:: Excerpt provided ::

About 2 minutes of the 15 minutes should be devoted to this botanical background.
Historical and Cultural Context of the Plant
- History of the plant's medicinal or nutriceutical use (ancient to modern)
- Indigenous group(s) that gave us the plant (particular tribes or broad groups of indigenous peoples)
- Cultural aspects/traditions of the plant's use (shamanism, ordeal poison, hunting poison etc)
- Traditional medical uses of the plant (avoid long lists as often found elsewhere - make a short list which includes the uses you have decided are most important based on your research)
About 5-6 minutes of the 15 minutes should be devoted to the context.
How the Plant Exerts its Medicinal Effect
- What modern science has to say about how the plant is believed to improve health, prevent or cure a disease, etc.
- Important chemicals found in the plant that have been associated with its biological activities (include structures)
- Where in the human body the chemicals work (particular organs and the molecular target)
- Summarize the results of any clinical studies (but don't drone on with lists and numbers - digest the results yourself and present the most important to the audience)
- Summarize any structure-activity studies done on the important chemicals
The majority of your presentation should address these issues. Depending upon your plant and what is known about it, you may have a lot of detailed research available. Make certain you consult several major works about your plant to be sure you have the topic covered.
Things to Keep in Mind
- You should allow plenty of time to research your topic and obtain the necessary books and articles and digest the information in them. If you hope for an A on this, don't start a few days before it is due!
- You should plan to finish your written report several days in advance of your presentation date so that you have time to decide what you should talk about, organize it, and practice it. You will be strictly limited to the 15 minutes so that there is time for questions and for two other people to speak during the class period. If I have to cut you off for time reasons it will be tough luck.
- There must be "meat" in your report and presentation. Your listeners have to come away knowing something significant that they did not know before. They must be able to follow and understand you during your presentation.

:::

*Exercise set:*
**A)** Reproduce the part of the plant presentation guidelines starting at "- Indigenous group(s)" and ending at "the molecular target)".
**B)** Keep going with the plant presentation guidelines past their last sentence.

:: Data extract ::

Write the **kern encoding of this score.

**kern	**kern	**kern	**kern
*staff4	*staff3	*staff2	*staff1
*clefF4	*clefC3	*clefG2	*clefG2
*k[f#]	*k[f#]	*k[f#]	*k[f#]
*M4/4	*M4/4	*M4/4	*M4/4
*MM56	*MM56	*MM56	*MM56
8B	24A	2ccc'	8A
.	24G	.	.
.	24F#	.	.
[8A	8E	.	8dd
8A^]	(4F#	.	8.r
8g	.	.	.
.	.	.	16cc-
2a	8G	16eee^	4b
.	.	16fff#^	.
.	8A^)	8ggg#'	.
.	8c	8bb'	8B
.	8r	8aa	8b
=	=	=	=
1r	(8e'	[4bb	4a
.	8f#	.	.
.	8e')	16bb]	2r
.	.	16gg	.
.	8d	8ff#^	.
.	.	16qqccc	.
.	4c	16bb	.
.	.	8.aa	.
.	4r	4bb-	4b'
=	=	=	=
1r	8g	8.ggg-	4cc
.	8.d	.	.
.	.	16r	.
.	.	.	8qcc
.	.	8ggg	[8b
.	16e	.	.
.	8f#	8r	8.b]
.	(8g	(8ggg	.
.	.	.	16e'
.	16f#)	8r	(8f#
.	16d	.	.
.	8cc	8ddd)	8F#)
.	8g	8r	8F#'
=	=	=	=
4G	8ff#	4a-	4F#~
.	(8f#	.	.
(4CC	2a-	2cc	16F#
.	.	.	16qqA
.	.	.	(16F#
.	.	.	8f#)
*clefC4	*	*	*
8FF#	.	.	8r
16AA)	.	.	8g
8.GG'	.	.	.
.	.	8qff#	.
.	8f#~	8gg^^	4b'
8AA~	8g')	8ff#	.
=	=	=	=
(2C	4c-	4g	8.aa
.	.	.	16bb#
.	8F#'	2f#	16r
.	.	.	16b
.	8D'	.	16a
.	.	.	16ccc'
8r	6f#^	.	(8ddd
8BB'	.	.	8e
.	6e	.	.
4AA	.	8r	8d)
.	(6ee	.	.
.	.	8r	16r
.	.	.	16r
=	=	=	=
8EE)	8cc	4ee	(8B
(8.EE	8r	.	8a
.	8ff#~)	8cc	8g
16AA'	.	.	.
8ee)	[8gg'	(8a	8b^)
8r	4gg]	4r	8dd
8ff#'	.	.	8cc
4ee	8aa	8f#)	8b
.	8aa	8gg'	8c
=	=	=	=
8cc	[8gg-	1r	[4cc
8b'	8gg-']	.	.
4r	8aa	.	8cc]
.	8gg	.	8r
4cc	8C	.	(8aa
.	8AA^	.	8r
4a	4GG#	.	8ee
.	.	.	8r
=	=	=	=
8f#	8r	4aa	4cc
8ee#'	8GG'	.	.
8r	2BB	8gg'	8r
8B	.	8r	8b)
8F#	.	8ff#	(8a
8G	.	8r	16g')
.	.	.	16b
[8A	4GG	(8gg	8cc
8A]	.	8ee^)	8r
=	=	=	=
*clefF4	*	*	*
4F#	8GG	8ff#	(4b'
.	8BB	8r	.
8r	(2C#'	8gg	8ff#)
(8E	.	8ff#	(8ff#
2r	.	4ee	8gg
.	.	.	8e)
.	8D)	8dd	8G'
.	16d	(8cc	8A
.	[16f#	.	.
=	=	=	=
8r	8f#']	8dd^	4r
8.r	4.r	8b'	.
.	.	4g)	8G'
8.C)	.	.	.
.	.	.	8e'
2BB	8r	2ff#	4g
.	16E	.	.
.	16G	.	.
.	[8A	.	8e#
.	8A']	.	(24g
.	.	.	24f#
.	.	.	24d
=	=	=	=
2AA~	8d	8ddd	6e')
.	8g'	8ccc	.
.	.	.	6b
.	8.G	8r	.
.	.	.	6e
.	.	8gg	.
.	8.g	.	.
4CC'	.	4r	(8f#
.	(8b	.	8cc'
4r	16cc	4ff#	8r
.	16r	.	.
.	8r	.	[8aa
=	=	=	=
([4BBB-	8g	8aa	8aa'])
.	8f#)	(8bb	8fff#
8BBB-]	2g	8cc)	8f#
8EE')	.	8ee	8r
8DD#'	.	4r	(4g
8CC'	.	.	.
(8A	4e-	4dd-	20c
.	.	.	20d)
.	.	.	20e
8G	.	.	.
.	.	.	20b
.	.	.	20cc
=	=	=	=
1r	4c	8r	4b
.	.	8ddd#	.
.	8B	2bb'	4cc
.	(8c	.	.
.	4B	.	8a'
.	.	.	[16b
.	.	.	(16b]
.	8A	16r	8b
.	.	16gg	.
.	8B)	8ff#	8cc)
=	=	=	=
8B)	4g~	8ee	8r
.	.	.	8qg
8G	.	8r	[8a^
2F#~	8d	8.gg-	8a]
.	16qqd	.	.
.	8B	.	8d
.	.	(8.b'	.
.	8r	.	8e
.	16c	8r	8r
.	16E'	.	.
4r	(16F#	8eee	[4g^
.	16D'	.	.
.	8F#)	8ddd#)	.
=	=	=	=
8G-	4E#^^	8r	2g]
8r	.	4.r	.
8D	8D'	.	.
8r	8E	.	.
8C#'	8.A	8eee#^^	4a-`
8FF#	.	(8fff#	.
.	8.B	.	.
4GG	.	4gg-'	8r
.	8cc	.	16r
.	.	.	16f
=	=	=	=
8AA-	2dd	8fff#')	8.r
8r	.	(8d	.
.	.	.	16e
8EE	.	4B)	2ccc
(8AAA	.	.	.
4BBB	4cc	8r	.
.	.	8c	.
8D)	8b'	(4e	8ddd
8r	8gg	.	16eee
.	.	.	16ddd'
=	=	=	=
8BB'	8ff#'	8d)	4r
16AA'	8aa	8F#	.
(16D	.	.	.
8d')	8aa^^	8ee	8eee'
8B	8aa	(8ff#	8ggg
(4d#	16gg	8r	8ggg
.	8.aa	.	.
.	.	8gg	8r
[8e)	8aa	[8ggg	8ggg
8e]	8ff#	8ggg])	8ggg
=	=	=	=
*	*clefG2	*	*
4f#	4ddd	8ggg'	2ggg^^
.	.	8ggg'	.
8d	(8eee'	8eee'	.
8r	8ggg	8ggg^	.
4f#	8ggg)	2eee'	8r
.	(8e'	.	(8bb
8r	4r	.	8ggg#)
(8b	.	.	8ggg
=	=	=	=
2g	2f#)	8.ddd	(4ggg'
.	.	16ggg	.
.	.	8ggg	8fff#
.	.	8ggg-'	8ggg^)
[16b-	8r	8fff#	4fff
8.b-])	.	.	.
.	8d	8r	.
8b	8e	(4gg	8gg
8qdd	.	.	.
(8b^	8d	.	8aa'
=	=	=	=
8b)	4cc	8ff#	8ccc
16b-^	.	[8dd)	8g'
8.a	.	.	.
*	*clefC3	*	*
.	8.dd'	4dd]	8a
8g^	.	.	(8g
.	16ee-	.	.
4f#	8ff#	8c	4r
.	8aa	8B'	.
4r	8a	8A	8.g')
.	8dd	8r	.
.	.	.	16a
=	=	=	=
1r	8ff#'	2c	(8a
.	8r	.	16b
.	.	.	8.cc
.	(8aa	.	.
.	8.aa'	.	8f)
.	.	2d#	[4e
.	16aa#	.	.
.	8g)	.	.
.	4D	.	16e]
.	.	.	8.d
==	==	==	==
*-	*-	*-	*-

:::

*Answers to the exercises:*
**A)**
- Indigenous group(s) that gave us the plant (particular tribes or broad groups of indigenous peoples)
- Cultural aspects/traditions of the plant's use (shamanism, ordeal poison, hunting poison etc)
- Traditional medical uses of the plant (avoid long lists as often found elsewhere - make a short list which includes the uses you have decided are most important based on your research)
About 5-6 minutes of the 15 minutes should be devoted to the context.
How the Plant Exerts its Medicinal Effect
- What modern science has to say about how the plant is believed to improve health, prevent or cure a disease, etc.
- Important chemicals found in the plant that have been associated with its biological activities (include structures)
- Where in the human body the chemicals work (particular organs and the molecular target)

**B)**
- Don't say things you don't understand or use words whose meaning you don't know.
- Avoid long lists ("This plant is good for blah blah blah..." or "The following chemicals have been found in the plant..."). You can provide additional handouts with this information if you wish but it does not make good listening.
- Take pride in your work and prepare a visually appealing presentation, but focus on content.
- Stylistically, your presentation and paper should be aimed at the educated layperson (you know, people in our class!). It should not be too technical, nor too superficial. It should also be objective: you should be reporting on the research you have done, not offering opinion or advice.
- The DePauw policy on academic integrity is described here and of course it applies to the case study.
- If molecular formulas are needed, learn to do superscripts and subscripts properly.
- In all cases, you will need to provide chemical structures. Many of these can be downloaded from Wikipedia or obtained via screenshot. Be sure these are of good quality, and be sure to cite your source (a small font footnote will be fine).
- Please prepare your report with 1" or less margins, 12 point font (no weird fonts), double or 1.5 line spacing.
- In the report, figures and tables should be numbered separately and each should have a caption. To avoid clutter, you don't need to do this in the presentation.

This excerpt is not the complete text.